Brief: A verbatim transcript of the data that follows, free of images, is the expected result.

Source records:
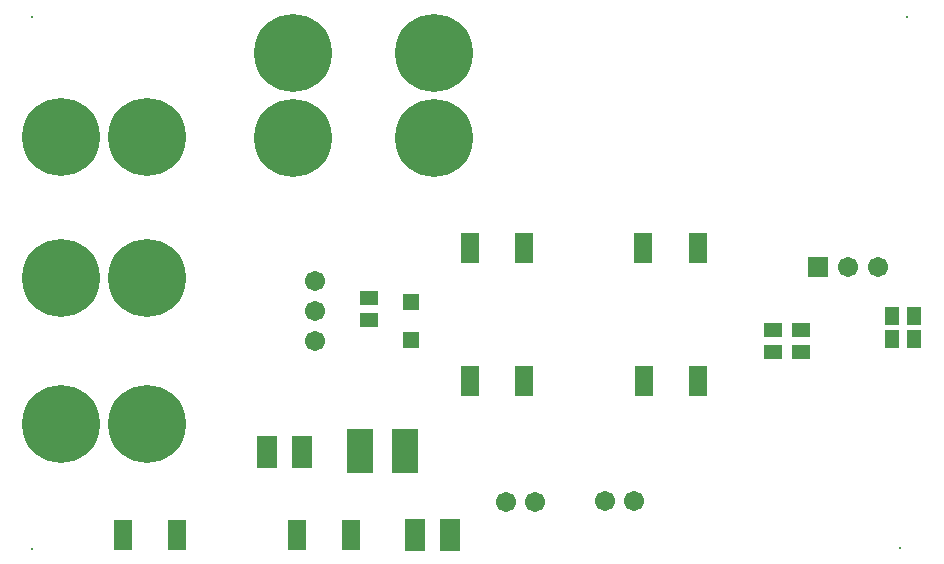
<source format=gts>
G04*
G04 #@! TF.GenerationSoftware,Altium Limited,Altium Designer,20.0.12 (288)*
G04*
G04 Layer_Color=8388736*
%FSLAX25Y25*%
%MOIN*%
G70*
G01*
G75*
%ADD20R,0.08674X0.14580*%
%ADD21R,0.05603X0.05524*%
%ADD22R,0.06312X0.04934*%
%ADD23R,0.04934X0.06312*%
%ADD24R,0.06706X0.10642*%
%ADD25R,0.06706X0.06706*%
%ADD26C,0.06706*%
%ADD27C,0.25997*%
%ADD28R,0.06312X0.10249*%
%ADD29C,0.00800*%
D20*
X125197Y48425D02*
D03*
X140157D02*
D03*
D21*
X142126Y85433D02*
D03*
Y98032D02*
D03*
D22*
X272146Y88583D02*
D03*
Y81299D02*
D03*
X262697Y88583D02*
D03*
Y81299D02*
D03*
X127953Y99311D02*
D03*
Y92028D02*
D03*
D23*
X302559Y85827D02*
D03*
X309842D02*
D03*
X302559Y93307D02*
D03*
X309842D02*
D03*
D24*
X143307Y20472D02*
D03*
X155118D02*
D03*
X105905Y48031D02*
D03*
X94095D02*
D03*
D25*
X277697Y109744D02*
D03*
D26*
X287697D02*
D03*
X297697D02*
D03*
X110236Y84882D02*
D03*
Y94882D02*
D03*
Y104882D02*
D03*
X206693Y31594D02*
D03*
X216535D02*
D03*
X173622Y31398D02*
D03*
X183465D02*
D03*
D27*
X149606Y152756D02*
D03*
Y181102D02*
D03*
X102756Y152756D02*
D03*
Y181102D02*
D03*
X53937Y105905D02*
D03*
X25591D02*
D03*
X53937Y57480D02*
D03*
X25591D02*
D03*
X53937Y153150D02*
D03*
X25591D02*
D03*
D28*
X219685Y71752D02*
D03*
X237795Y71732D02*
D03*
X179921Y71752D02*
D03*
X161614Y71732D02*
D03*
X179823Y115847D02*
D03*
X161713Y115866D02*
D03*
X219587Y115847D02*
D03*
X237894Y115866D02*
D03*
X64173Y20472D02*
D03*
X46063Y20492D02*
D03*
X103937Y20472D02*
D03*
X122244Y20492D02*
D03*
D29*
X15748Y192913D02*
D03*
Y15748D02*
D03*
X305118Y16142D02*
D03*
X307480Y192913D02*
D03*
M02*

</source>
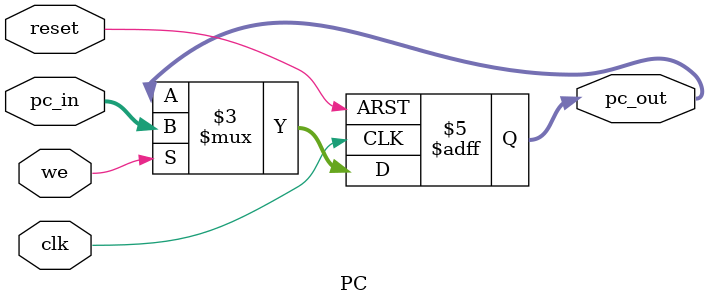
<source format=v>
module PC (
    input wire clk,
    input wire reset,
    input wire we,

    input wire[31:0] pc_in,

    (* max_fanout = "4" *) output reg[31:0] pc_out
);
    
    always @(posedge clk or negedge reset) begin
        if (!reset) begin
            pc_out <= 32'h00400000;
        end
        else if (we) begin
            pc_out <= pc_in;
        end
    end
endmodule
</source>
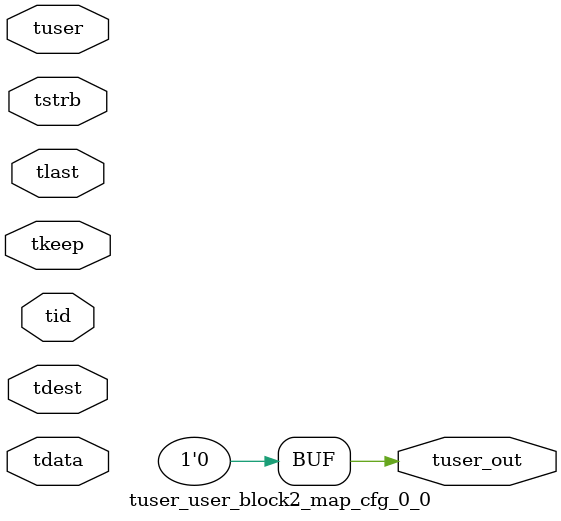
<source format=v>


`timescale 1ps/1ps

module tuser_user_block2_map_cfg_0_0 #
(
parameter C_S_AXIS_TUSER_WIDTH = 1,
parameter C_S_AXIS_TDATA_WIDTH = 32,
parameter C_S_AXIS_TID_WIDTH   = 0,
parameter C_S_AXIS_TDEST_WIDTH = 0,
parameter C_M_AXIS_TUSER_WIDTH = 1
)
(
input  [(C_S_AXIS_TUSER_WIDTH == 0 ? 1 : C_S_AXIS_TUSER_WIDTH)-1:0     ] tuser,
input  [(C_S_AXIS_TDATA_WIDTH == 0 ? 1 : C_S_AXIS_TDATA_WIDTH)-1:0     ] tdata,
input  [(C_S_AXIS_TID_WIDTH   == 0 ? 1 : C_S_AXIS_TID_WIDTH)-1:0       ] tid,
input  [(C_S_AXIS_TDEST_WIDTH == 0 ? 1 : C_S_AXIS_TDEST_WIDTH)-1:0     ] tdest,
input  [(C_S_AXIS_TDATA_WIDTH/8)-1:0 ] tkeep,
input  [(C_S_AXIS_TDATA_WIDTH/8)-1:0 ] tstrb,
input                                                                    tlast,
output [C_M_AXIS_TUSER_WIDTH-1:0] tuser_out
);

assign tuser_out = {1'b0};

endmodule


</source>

Written reply:
<source format=gts>
G04*
G04 #@! TF.GenerationSoftware,Altium Limited,Altium Designer,20.0.12 (288)*
G04*
G04 Layer_Color=8388736*
%FSLAX25Y25*%
%MOIN*%
G70*
G01*
G75*
%ADD20R,0.08674X0.14580*%
%ADD21R,0.05603X0.05524*%
%ADD22R,0.06312X0.04934*%
%ADD23R,0.04934X0.06312*%
%ADD24R,0.06706X0.10642*%
%ADD25R,0.06706X0.06706*%
%ADD26C,0.06706*%
%ADD27C,0.25997*%
%ADD28R,0.06312X0.10249*%
%ADD29C,0.00800*%
D20*
X125197Y48425D02*
D03*
X140157D02*
D03*
D21*
X142126Y85433D02*
D03*
Y98032D02*
D03*
D22*
X272146Y88583D02*
D03*
Y81299D02*
D03*
X262697Y88583D02*
D03*
Y81299D02*
D03*
X127953Y99311D02*
D03*
Y92028D02*
D03*
D23*
X302559Y85827D02*
D03*
X309842D02*
D03*
X302559Y93307D02*
D03*
X309842D02*
D03*
D24*
X143307Y20472D02*
D03*
X155118D02*
D03*
X105905Y48031D02*
D03*
X94095D02*
D03*
D25*
X277697Y109744D02*
D03*
D26*
X287697D02*
D03*
X297697D02*
D03*
X110236Y84882D02*
D03*
Y94882D02*
D03*
Y104882D02*
D03*
X206693Y31594D02*
D03*
X216535D02*
D03*
X173622Y31398D02*
D03*
X183465D02*
D03*
D27*
X149606Y152756D02*
D03*
Y181102D02*
D03*
X102756Y152756D02*
D03*
Y181102D02*
D03*
X53937Y105905D02*
D03*
X25591D02*
D03*
X53937Y57480D02*
D03*
X25591D02*
D03*
X53937Y153150D02*
D03*
X25591D02*
D03*
D28*
X219685Y71752D02*
D03*
X237795Y71732D02*
D03*
X179921Y71752D02*
D03*
X161614Y71732D02*
D03*
X179823Y115847D02*
D03*
X161713Y115866D02*
D03*
X219587Y115847D02*
D03*
X237894Y115866D02*
D03*
X64173Y20472D02*
D03*
X46063Y20492D02*
D03*
X103937Y20472D02*
D03*
X122244Y20492D02*
D03*
D29*
X15748Y192913D02*
D03*
Y15748D02*
D03*
X305118Y16142D02*
D03*
X307480Y192913D02*
D03*
M02*

</source>
<source format=v>
module PC (
    input wire clk,
    input wire reset,
    input wire we,

    input wire[31:0] pc_in,

    (* max_fanout = "4" *) output reg[31:0] pc_out
);
    
    always @(posedge clk or negedge reset) begin
        if (!reset) begin
            pc_out <= 32'h00400000;
        end
        else if (we) begin
            pc_out <= pc_in;
        end
    end
endmodule
</source>
<source format=v>


`timescale 1ps/1ps

module tuser_user_block2_map_cfg_0_0 #
(
parameter C_S_AXIS_TUSER_WIDTH = 1,
parameter C_S_AXIS_TDATA_WIDTH = 32,
parameter C_S_AXIS_TID_WIDTH   = 0,
parameter C_S_AXIS_TDEST_WIDTH = 0,
parameter C_M_AXIS_TUSER_WIDTH = 1
)
(
input  [(C_S_AXIS_TUSER_WIDTH == 0 ? 1 : C_S_AXIS_TUSER_WIDTH)-1:0     ] tuser,
input  [(C_S_AXIS_TDATA_WIDTH == 0 ? 1 : C_S_AXIS_TDATA_WIDTH)-1:0     ] tdata,
input  [(C_S_AXIS_TID_WIDTH   == 0 ? 1 : C_S_AXIS_TID_WIDTH)-1:0       ] tid,
input  [(C_S_AXIS_TDEST_WIDTH == 0 ? 1 : C_S_AXIS_TDEST_WIDTH)-1:0     ] tdest,
input  [(C_S_AXIS_TDATA_WIDTH/8)-1:0 ] tkeep,
input  [(C_S_AXIS_TDATA_WIDTH/8)-1:0 ] tstrb,
input                                                                    tlast,
output [C_M_AXIS_TUSER_WIDTH-1:0] tuser_out
);

assign tuser_out = {1'b0};

endmodule


</source>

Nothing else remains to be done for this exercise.